Segment Open

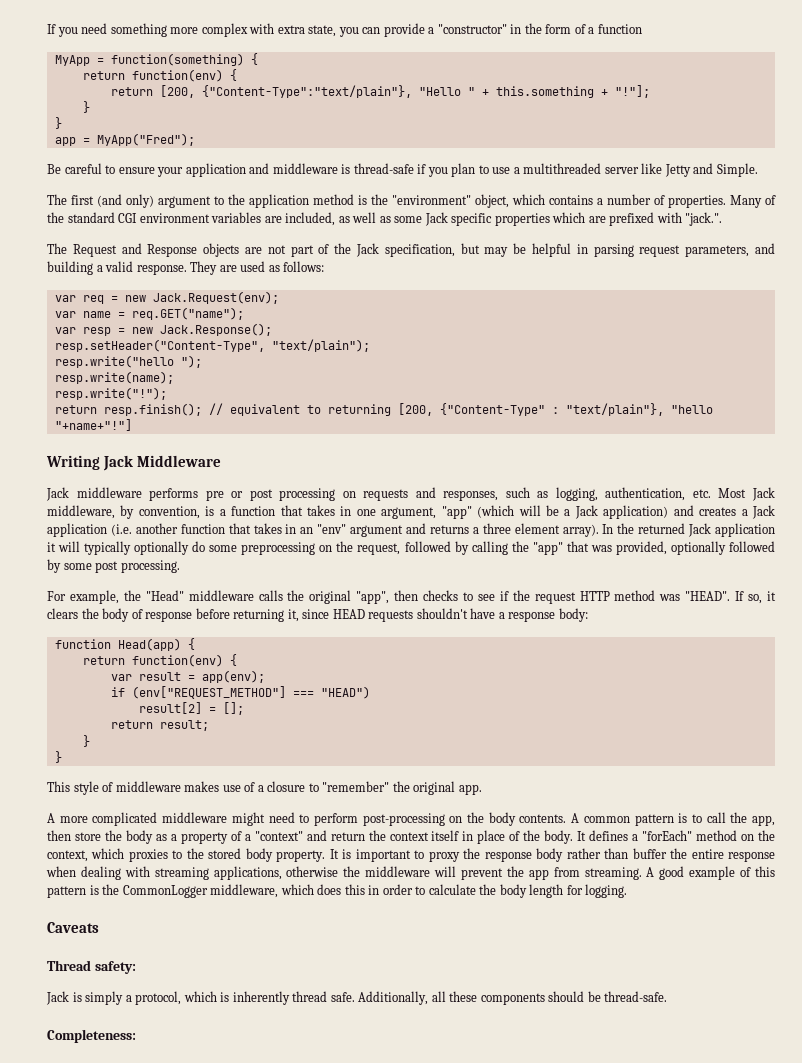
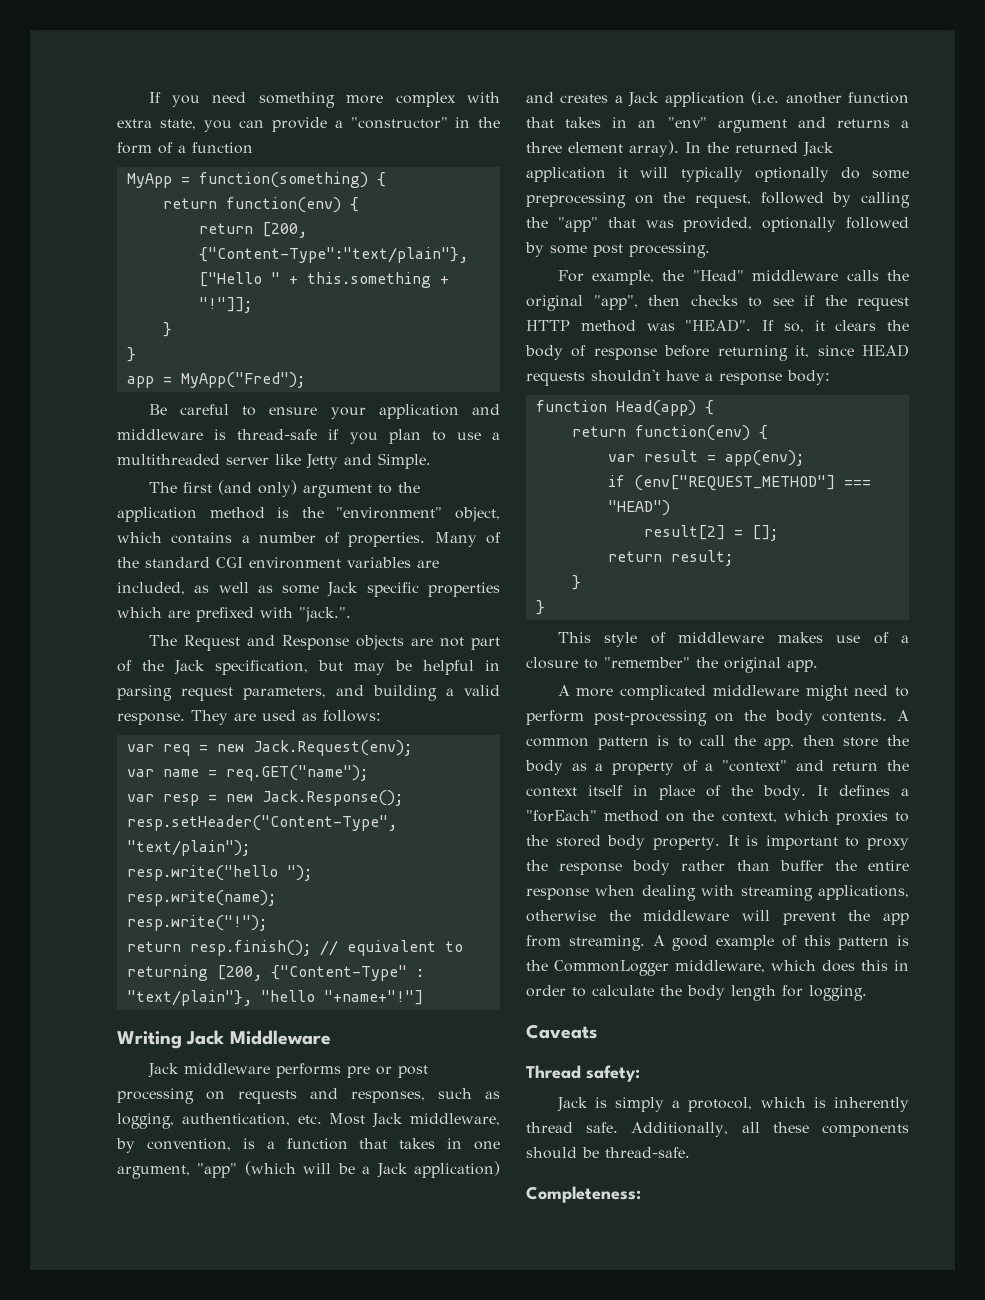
[418,87,461,96] "Hello -> [198,272,262,287] ["Hello
[614,85,650,98] "!"]; -> [198,297,252,313] "!"]];

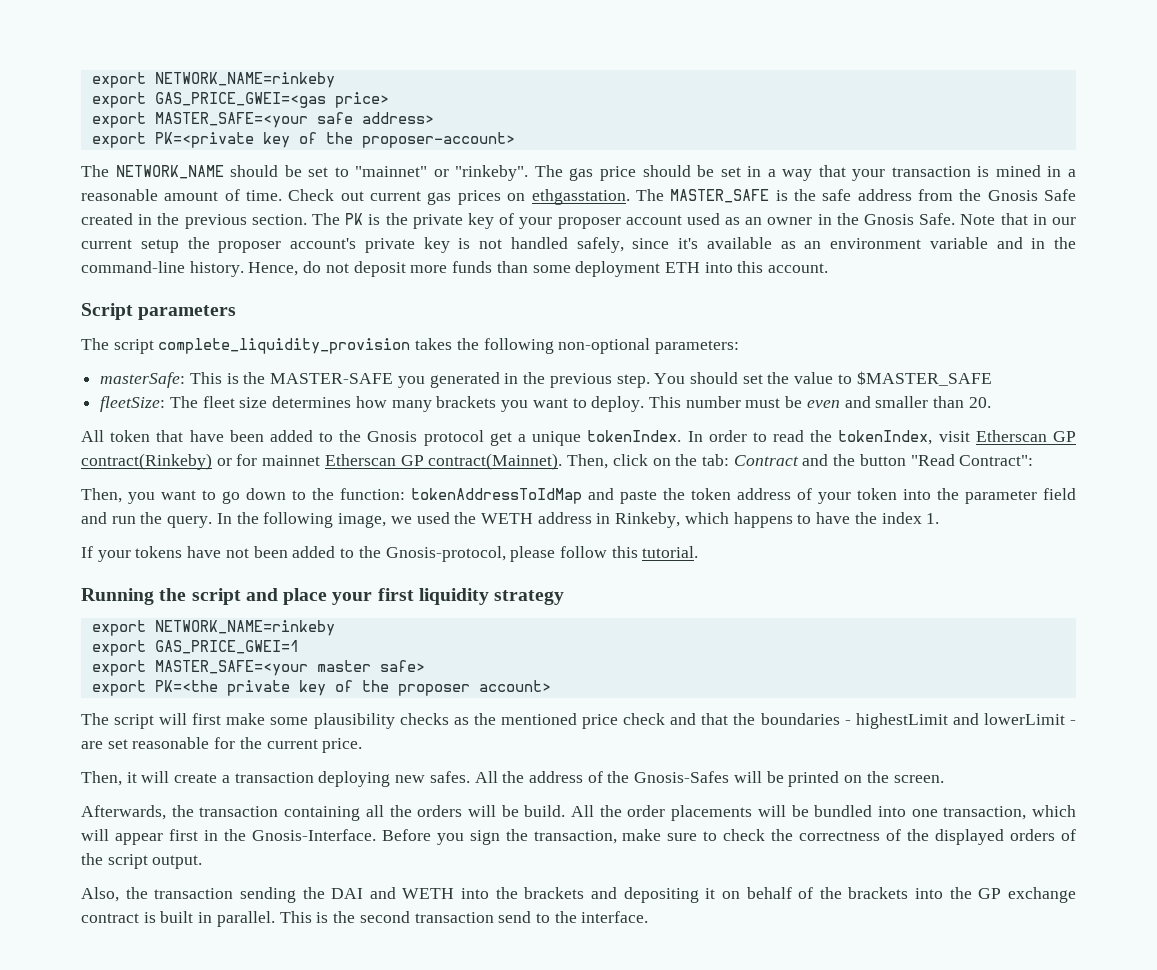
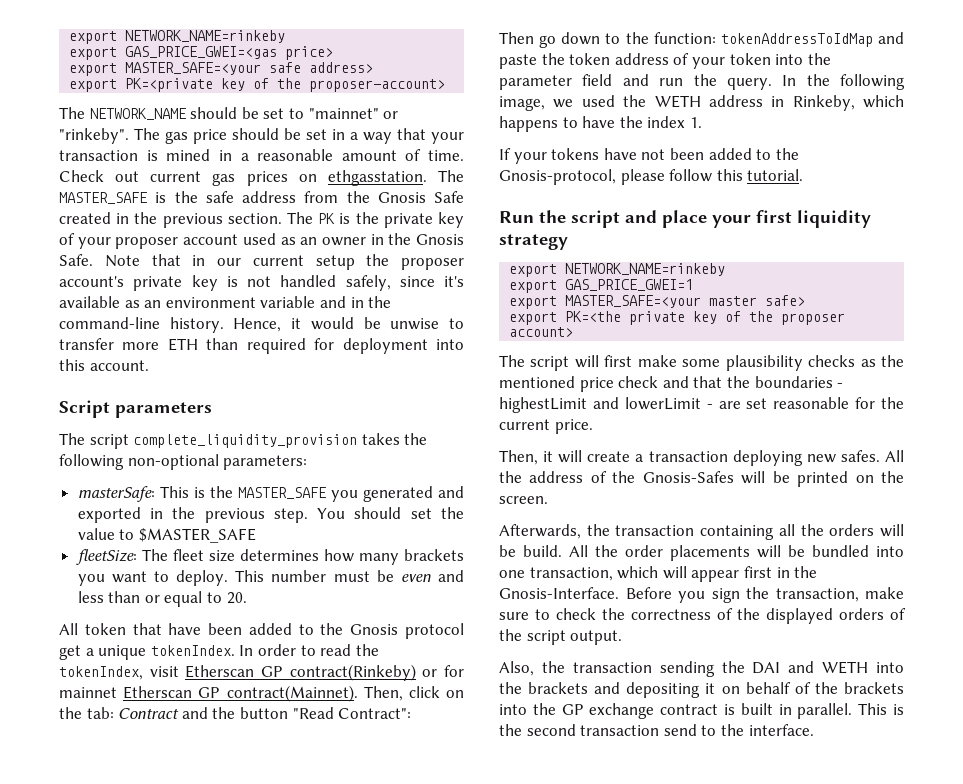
[303,261,700,277] do not deposit more funds than some deployment ETH -> [291,317,465,330] [59,338,428,354] it would be unwise to transfer more ETH than required for deployment
[270,373,394,384] MASTER-SAFE -> [237,487,326,499] MASTER_SAFE
(500, 380) none -> [438,486,464,498] [77,507,141,523] and exported
[875,396,965,408] smaller than -> [77,591,223,607] less than or equal to
[81,488,216,504] Then, you want to -> [499,32,534,44] Then
[81,588,154,605] Running -> [499,211,534,223] Run

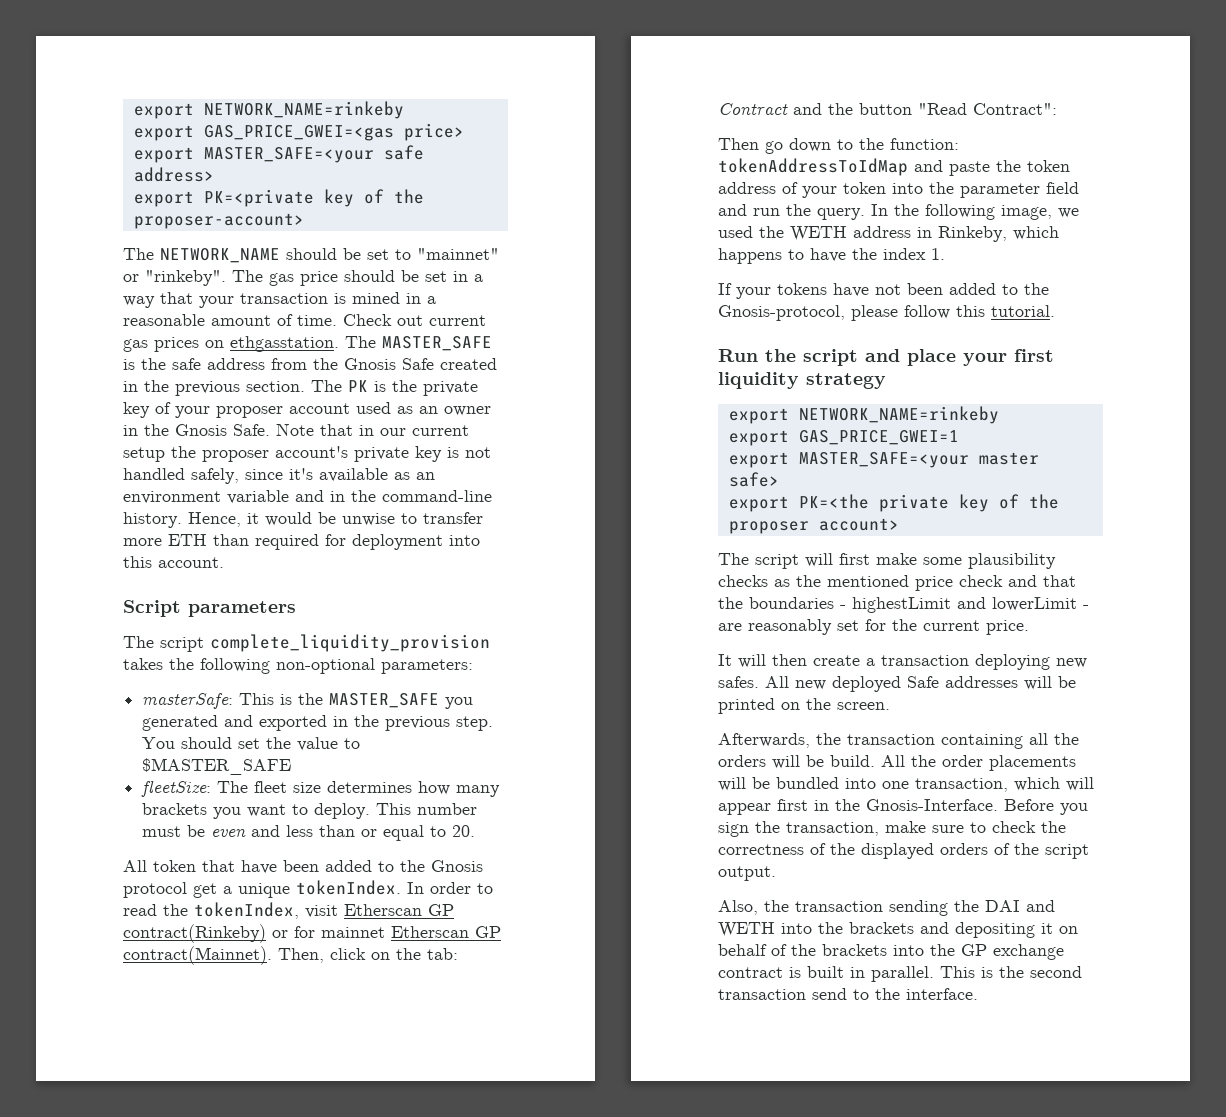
[746,397,850,409] set reasonable -> [748,619,859,635] reasonably set
[499,450,583,465] Then, it will -> [718,654,807,668] It will then
[499,471,734,483] the address of the Gnosis-Safes -> [795,676,1018,692] new deployed Safe addresses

Segment Closed

Each line in the records above with "Then" must be returned.

EXERCISE RESULT:
[81,488,216,504] Then, you want to -> [499,32,534,44] Then
[499,450,583,465] Then, it will -> [718,654,807,668] It will then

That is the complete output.